Search code examples
python-2.7networkxpagerank

NetworkX python : pagerank_numpy, pagerank fails but pagerank_scipy works


I am running PageRank on a weighted DiGraph where nodes = 61634, edges = 28,378.

  • pagerank(G) throws me ZeroDivsionError

  • pagerank_numpy(G) throws me ValueError : array to big

  • pagerank_scipy(G) gives me the page ranks though

I can understand that pagerank_numpy error would be due to memory limitations but why does pagerank fail? I tried adding an infinitesimal values to edges with zero weights but the same issues persist. Some pointers would be nice.

Link to my GraphML file - https://mega.co.nz/#!xlYzEDAI!Lyh5pD-NJL61JPfkrNyJrEm0NnFc586A0MUD8OMYAO0

NetworkX version - 1.8.1 Python - 2.7


Solution

  • pagerank fails because it performs its computation using stochastic_graph -- unlike pagerank_numpy or pagerank_scipy. From the docs, stochastic_graph requires:

    A NetworkX graph, must have valid edge weights

    This "valid edge weights" point (which is not explained at all, which I think is a mistake) is the source of your problem.

    For a directed graph, stochastic_graph uses the out_degree of each node to normalize the edges. Again from the docs:

    The [out] degree is the sum of the edge weights adjacent to the node.
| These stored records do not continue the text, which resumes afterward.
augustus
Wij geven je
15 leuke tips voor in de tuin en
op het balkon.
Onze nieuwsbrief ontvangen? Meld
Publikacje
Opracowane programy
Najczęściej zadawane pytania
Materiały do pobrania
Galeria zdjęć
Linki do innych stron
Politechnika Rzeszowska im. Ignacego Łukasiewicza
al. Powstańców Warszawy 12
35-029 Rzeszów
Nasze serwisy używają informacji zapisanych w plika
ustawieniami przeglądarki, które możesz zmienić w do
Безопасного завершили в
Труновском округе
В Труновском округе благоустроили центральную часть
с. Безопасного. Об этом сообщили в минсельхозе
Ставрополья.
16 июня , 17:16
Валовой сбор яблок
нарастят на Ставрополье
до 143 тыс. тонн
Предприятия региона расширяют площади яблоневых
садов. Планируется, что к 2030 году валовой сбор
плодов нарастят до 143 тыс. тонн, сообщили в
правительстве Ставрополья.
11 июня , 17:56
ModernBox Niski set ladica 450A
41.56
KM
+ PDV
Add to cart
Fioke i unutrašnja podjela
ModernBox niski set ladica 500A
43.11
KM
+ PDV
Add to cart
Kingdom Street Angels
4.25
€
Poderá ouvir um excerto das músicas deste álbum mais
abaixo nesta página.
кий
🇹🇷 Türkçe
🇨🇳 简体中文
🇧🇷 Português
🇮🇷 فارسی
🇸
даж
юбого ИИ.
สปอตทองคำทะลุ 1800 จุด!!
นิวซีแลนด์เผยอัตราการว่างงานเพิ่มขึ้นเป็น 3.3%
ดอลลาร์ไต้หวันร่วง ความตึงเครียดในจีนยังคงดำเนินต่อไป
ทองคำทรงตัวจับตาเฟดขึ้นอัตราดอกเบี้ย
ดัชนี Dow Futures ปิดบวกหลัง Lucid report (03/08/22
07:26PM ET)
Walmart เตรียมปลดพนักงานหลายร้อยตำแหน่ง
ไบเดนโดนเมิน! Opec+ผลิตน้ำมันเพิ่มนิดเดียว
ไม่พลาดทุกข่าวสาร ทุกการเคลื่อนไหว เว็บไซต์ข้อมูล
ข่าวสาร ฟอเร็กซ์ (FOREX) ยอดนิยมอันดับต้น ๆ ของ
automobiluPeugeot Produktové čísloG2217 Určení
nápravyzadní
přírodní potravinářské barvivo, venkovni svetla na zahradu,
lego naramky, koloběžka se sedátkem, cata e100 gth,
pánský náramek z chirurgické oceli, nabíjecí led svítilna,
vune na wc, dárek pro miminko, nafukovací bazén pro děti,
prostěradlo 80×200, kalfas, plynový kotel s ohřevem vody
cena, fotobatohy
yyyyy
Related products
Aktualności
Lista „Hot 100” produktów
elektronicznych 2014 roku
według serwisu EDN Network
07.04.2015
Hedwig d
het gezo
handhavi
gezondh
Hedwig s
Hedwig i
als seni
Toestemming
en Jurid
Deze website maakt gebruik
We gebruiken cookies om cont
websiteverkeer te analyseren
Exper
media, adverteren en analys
    So when you have edges with zero weight or negative weight, the normalization process breaks with a ZeroDivisionError. The reason that negative weights are an issue is that they can cancel out positive weights, and thus give a node degree zero. For example, in your graph, node '2123271' has two edges who's weights sum to 0:

    >>> G.edges('2123271', data=True)
    [('2123271', '1712899', {'weight': -1L}),
     ('2123271', '890839', {'weight': 1L})]
    

    Replacing negative or zero edge weights in your graph with a small, positive edge weight made it so pagerank could run:

    In [1]: import networkx as nx
    In [2]: G = nx.read_graphml("your_graph.graphml")
    In [3]: defaultEdgeWeight = 0.01
    In [4]: for u, v, d in G.edges(data=True):
                if d['weight'] <= 0:
                    G[u][v]['weight'] = defaultEdgeWeight
    In [5]: P = nx.pagerank( G )
    

    Of course, pagerank didn't converge after 102 iterations, but that's another issue.